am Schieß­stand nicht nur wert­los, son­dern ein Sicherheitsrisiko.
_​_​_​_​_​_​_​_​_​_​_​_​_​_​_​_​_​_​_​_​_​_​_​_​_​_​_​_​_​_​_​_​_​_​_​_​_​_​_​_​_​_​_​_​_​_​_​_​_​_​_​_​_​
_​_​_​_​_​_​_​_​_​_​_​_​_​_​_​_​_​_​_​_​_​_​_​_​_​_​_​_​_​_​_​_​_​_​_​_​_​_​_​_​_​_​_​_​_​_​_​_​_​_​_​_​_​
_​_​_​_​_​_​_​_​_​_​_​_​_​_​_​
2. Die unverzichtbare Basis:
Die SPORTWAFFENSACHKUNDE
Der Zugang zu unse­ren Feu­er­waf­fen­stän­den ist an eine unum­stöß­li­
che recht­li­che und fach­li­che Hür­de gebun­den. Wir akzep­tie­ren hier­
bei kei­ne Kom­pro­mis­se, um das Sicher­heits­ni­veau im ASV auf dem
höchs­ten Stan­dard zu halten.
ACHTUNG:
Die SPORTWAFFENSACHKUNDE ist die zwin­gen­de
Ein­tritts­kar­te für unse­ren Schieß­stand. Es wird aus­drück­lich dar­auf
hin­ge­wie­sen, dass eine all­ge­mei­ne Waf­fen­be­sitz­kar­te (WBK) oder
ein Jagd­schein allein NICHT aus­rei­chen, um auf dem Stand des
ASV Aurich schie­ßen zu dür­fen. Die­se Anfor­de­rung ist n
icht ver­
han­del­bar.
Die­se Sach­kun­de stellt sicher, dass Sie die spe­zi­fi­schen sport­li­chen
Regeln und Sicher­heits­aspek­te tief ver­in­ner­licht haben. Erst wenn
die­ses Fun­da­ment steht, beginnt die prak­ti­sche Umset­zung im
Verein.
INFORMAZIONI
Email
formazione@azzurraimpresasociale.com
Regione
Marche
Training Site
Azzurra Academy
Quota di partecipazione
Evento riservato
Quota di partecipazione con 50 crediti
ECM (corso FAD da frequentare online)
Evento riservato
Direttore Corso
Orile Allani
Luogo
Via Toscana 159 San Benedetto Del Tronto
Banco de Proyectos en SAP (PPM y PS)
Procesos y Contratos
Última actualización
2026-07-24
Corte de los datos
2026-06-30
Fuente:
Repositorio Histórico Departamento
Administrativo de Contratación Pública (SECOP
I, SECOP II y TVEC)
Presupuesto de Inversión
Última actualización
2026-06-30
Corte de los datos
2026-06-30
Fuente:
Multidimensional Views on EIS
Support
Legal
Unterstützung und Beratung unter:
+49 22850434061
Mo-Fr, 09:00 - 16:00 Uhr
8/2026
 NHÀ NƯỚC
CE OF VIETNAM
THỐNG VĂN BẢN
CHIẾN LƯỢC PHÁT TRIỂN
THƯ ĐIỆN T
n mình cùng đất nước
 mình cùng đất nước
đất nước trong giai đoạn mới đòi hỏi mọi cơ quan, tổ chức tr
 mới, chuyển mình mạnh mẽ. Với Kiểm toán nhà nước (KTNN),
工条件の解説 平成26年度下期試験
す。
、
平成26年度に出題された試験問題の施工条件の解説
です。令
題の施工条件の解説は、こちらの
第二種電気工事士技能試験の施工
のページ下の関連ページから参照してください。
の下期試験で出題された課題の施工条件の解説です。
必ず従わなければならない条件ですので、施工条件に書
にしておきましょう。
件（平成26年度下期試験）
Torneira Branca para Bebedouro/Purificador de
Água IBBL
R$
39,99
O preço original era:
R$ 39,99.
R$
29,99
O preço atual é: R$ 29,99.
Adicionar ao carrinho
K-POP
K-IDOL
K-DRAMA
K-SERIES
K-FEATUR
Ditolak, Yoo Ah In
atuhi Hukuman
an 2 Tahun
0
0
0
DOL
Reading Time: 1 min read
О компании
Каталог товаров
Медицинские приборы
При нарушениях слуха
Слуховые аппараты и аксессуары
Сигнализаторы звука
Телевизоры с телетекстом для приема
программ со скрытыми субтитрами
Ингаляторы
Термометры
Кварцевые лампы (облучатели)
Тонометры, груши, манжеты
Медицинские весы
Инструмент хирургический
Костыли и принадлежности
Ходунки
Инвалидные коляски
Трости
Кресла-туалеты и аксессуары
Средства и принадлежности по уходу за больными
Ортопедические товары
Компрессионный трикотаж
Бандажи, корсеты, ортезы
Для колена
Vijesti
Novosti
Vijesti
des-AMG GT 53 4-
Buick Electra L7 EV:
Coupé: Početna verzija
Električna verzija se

:: What the task requires ::
The entries above hold the needed span. Transcribe exactly the lines from the one with "mới, chuyển mình" to the one with "Слуховые аппараты и аксессуары", both included.

:: Result for this exercise ::
 mới, chuyển mình mạnh mẽ. Với Kiểm toán nhà nước (KTNN),
工条件の解説 平成26年度下期試験
す。
、
平成26年度に出題された試験問題の施工条件の解説
です。令
題の施工条件の解説は、こちらの
第二種電気工事士技能試験の施工
のページ下の関連ページから参照してください。
の下期試験で出題された課題の施工条件の解説です。
必ず従わなければならない条件ですので、施工条件に書
にしておきましょう。
件（平成26年度下期試験）
Torneira Branca para Bebedouro/Purificador de
Água IBBL
R$
39,99
O preço original era:
R$ 39,99.
R$
29,99
O preço atual é: R$ 29,99.
Adicionar ao carrinho
K-POP
K-IDOL
K-DRAMA
K-SERIES
K-FEATUR
Ditolak, Yoo Ah In
atuhi Hukuman
an 2 Tahun
0
0
0
DOL
Reading Time: 1 min read
О компании
Каталог товаров
Медицинские приборы
При нарушениях слуха
Слуховые аппараты и аксессуары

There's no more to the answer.